The difference is that the Chery now looks like one of the sharper deals in the rack.
ABOVE: Chery E5 stock images from the GCB library.
The size and price squeeze
At $37,990 driveaway, the E5 is awkwardly cheap for everyone else. It is priced close to smaller hatchbacks and baby SUVs, yet presents as a larger small SUV option.
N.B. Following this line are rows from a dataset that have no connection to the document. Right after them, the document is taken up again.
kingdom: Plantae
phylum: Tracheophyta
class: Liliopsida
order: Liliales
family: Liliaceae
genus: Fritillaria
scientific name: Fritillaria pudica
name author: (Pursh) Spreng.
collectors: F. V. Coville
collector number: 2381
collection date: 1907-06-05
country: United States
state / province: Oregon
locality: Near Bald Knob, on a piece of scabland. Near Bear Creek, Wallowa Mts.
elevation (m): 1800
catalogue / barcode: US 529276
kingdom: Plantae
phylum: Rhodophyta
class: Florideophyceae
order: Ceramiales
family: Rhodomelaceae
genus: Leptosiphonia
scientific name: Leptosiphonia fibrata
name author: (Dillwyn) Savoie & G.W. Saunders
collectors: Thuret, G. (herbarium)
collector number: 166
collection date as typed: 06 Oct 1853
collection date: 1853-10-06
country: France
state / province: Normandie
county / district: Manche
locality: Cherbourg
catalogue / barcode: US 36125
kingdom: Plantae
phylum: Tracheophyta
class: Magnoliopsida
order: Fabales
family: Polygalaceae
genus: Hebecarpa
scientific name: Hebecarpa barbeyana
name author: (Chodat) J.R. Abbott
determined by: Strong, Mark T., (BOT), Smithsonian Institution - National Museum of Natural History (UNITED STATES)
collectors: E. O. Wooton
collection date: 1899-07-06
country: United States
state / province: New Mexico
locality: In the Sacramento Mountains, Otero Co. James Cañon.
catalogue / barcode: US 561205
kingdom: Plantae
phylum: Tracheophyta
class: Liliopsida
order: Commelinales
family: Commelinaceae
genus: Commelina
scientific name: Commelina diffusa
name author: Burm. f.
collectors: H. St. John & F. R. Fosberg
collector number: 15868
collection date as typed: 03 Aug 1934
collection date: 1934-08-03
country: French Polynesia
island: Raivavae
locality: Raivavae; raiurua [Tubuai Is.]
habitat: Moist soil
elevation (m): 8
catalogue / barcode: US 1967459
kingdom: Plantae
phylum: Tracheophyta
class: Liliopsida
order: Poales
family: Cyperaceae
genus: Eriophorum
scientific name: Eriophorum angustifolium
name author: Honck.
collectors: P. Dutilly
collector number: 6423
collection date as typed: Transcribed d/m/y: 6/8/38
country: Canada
Only the other Chinese brands seem willing, or perhaps able, to play this sort of game without coming over all queer.
| Model | Segment Type | Estimated drive away price |
|---|---|---|
| Chery E5 Ultimate | SUV (Large-Small) | $37,990 |
| BYD Atto 2 | SUV (Small) | $33,210 – $39,195 |
| GAC Aion UT | Hatchback | $30,990 – $35,990 |
| GWM Ora | Hatchback | $35,990 – $38,990 |
| Leapmotor B10 | SUV (Small) | $38,990 – $41,990 |
| Hyundai Inster | City SUV (Micro) | $39,990 – $49,170 |
| MG S5 | SUV (Small) | $40,490 – $46,990 |
| BYD Atto 3 | SUV (Medium) | $44,090 – $49,240 |
| Hyundai Kona Electric | SUV (Small) | $45,990 – $64,990 |
| Kia EV3 | SUV (Small) | $50,270 – $71,340 |
| Jeep Avenger EV | SUV (Small) | $49,990 – $60,990 |
| Volvo EX30 | SUV (Small) | $59,990 – $75,290 |
| Renault Megane E-Tech | Hatchback | ~$54,990 |
That is rather telling. BYD can meet it. GAC can. GWM can. MG can just about hold eye contact. The legacy makers, meanwhile, still seem convinced their small EVs should be priced like family inheritances. Kia’s EV3 wandering up past $71,000 is particularly rich. It is less a price point than a cry for help. The once go-to for bargain hunters has priced itself into a place it should not be.
The GCB take
The new E5 price is not just a discount. It is a flare shot into the middle of Australia’s affordable EV market. Chery now sits in a very awkward spot for rivals, close enough to the cheapest Chinese offerings to look like value, but large enough to make some of them feel a bit cramped, while sitting miles below the upper reaches of Hyundai, Kia, Jeep, Volvo, and Renault pricing.
If the E5 drives well enough and avoids ownership nonsense, buyers will do what buyers always do. They will look at the size, look at the sticker, and ask why some legacy brands are still charging as though 2021 never ended. Eyes on the prize girls, or suffer as the long-dead Holden did, which did not read the room and disappeared in a puff of completely irrelevant indignation.